### What this task involves
Please give back the listing exactly, without any of its pictures.

### Exercise data
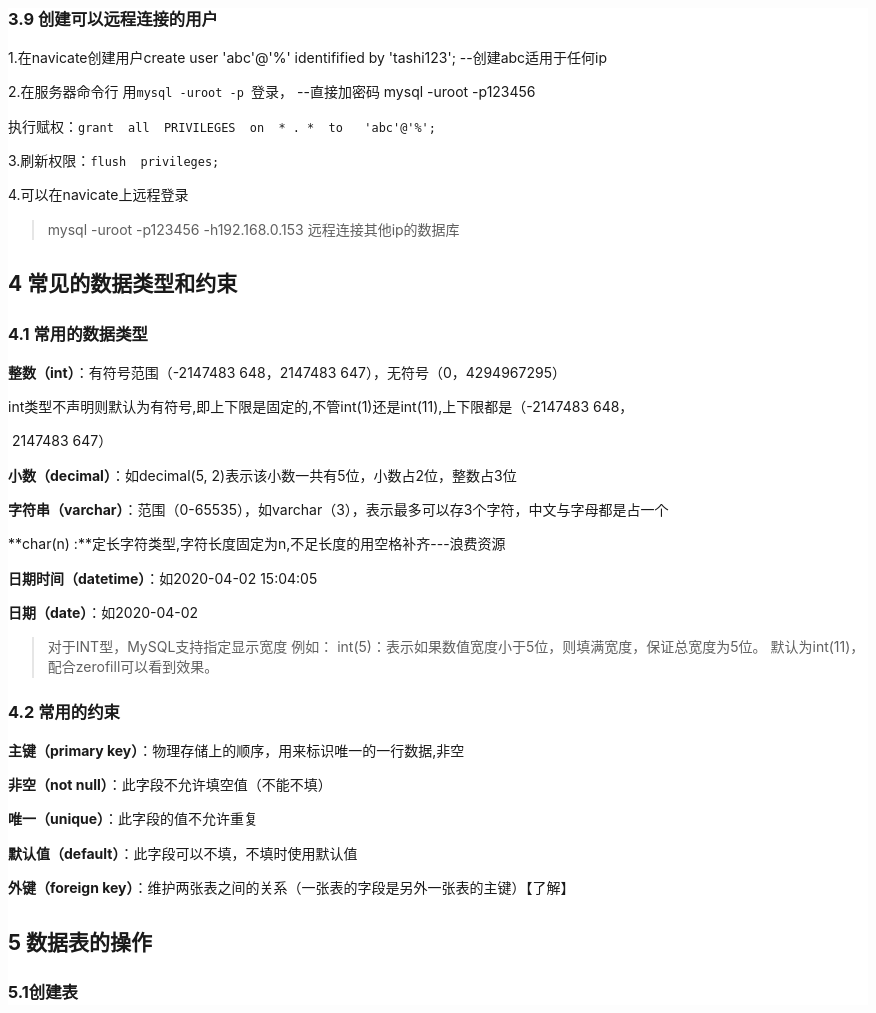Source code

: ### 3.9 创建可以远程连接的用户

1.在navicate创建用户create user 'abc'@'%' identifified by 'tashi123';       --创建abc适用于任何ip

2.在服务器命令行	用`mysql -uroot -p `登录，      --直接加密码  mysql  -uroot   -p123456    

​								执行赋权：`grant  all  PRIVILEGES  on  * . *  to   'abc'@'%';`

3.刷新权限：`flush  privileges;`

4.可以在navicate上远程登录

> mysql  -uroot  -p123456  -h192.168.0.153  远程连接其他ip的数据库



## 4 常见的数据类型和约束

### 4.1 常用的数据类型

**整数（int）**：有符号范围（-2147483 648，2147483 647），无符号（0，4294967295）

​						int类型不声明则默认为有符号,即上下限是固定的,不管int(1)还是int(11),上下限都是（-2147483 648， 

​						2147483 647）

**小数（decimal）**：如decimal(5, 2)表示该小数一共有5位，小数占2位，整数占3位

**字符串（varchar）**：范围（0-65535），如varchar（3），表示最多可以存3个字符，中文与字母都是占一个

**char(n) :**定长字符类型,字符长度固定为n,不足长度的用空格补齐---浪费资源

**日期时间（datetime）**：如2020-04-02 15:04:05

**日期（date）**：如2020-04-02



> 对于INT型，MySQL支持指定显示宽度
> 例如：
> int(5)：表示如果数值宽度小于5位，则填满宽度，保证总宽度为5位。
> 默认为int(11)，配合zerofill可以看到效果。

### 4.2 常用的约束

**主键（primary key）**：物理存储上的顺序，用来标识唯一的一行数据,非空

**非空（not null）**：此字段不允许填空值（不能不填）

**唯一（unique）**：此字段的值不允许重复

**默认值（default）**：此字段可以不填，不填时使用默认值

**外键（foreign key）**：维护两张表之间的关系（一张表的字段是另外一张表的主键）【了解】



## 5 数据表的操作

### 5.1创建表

### Answer section
Source code

: ### 3.9 创建可以远程连接的用户

1.在navicate创建用户create user 'abc'@'%' identifified by 'tashi123';       --创建abc适用于任何ip

2.在服务器命令行	用`mysql -uroot -p `登录，      --直接加密码  mysql  -uroot   -p123456    

​								执行赋权：`grant  all  PRIVILEGES  on  * . *  to   'abc'@'%';`

3.刷新权限：`flush  privileges;`

4.可以在navicate上远程登录

> mysql  -uroot  -p123456  -h192.168.0.153  远程连接其他ip的数据库



## 4 常见的数据类型和约束

### 4.1 常用的数据类型

**整数（int）**：有符号范围（-2147483 648，2147483 647），无符号（0，4294967295）

​						int类型不声明则默认为有符号,即上下限是固定的,不管int(1)还是int(11),上下限都是（-2147483 648， 

​						2147483 647）

**小数（decimal）**：如decimal(5, 2)表示该小数一共有5位，小数占2位，整数占3位

**字符串（varchar）**：范围（0-65535），如varchar（3），表示最多可以存3个字符，中文与字母都是占一个

**char(n) :**定长字符类型,字符长度固定为n,不足长度的用空格补齐---浪费资源

**日期时间（datetime）**：如2020-04-02 15:04:05

**日期（date）**：如2020-04-02



> 对于INT型，MySQL支持指定显示宽度
> 例如：
> int(5)：表示如果数值宽度小于5位，则填满宽度，保证总宽度为5位。
> 默认为int(11)，配合zerofill可以看到效果。

### 4.2 常用的约束

**主键（primary key）**：物理存储上的顺序，用来标识唯一的一行数据,非空

**非空（not null）**：此字段不允许填空值（不能不填）

**唯一（unique）**：此字段的值不允许重复

**默认值（default）**：此字段可以不填，不填时使用默认值

**外键（foreign key）**：维护两张表之间的关系（一张表的字段是另外一张表的主键）【了解】



## 5 数据表的操作

### 5.1创建表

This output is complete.